Presentation of quarterly results

The Federal Reserve has raised its key rate by 3 percentage points since March, the fastest pace of increases since the early 1980s.

The minutes of the Fed’s September meeting, released on Wednesday 12 October, showed that many of its members have yet to see any progress in their fight against inflation.

The recessionary pressure is becoming more and more intense, and the idea of a soft landing by slowing the growth of the economy enough to control inflation without pushing the economy into recession is looking more and more like a utopia.

The world economy, weakened by rising energy prices as a result of Russia’s war against Ukraine, is at a turning point.

1. US Consumer Price Index.

The Consumer Price Index (CPI) rose by 0.4% in September in the United States, bringing annual inflation to 8.2%. These figures show a slower than expected deceleration.

The rise was mainly explained by the strength of the services sector, reflecting a re-acceleration of inflation in rents, food and medical expenses, which are at August highs.

On the other hand, it is worth noting that petrol prices fell in September, which has helped to partially contain the overall CPI.

The core Consumer Price Index, which excludes food and energy, increased by 6.6% over the previous year, the highest level since 1982. Since the previous month, the core CPI rose by 0.6% for the second month.

It should be noted that this is the last official CPI data before the midterm elections scheduled for 8 November.

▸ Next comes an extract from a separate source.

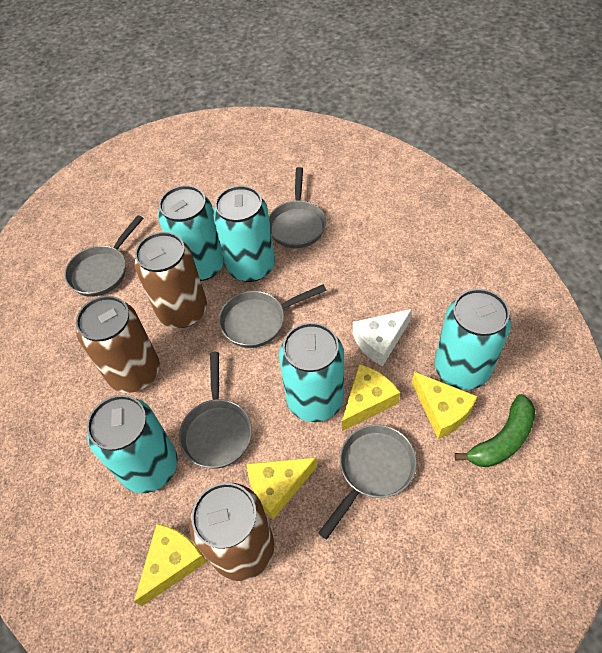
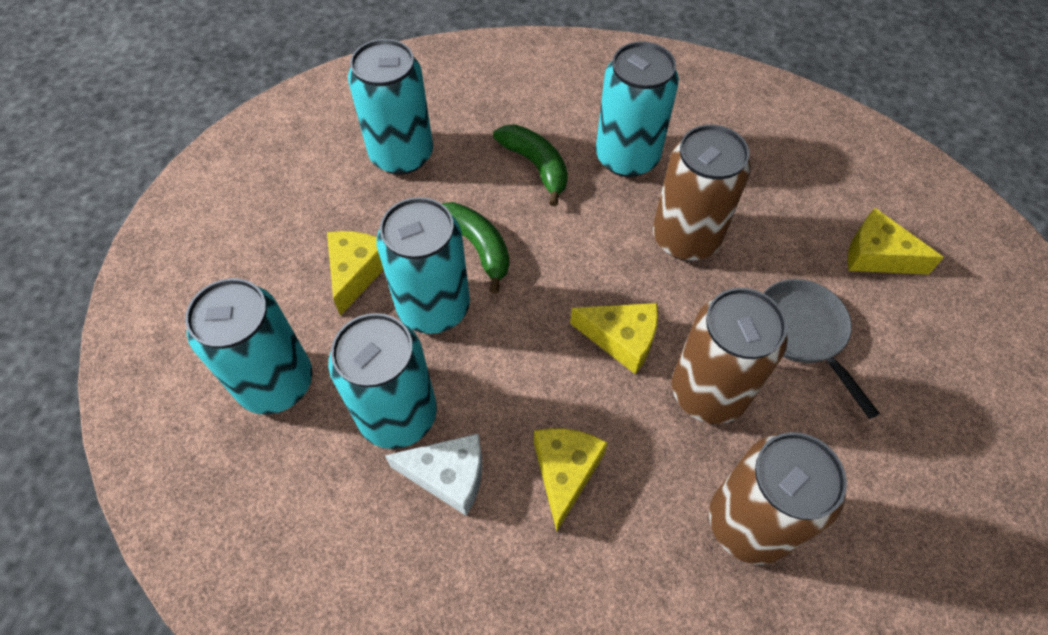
green banana: 1 -> 2
grey pan: 5 -> 1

On the other hand, on Friday 7 October, the US labour market data were good and consistent.

Persistently high inflation and labour market rigidity allow the US central bank to maintain its aggressive monetary policy for longer.

Graph 1: US Consumer Price Index

Source: Bloomberg
Data comprising the period from 01/01/2021 to 01/09/2022

2. Third-quater corporate earnings reports kick off

The third quarter earnings season begins on Wall Street, a very important test for the market as investors are braced for what could be one of the worst reporting seasons in the last 2 years.

The profit growth rate of the S&P 500 is expected to be only 2.9%, which, if confirmed, would be the lowest year-on-year growth since the third quarter of 2020, at the height of the pandemic.

The energy sector is the one expected to stand out on the positive side of the table. The sector’s income is expected to increase by 35.6% year-on-year due to higher oil and natural gas prices. Let us recall that the average price of WTI crude oil in the third quarter of 2022 was 91.62 dollars per barrel, 30% higher than a year ago.

In contrast, the telecommunications sector in particular, within the communications sector, is expected to experience a 13.2% drop in income year-on-year.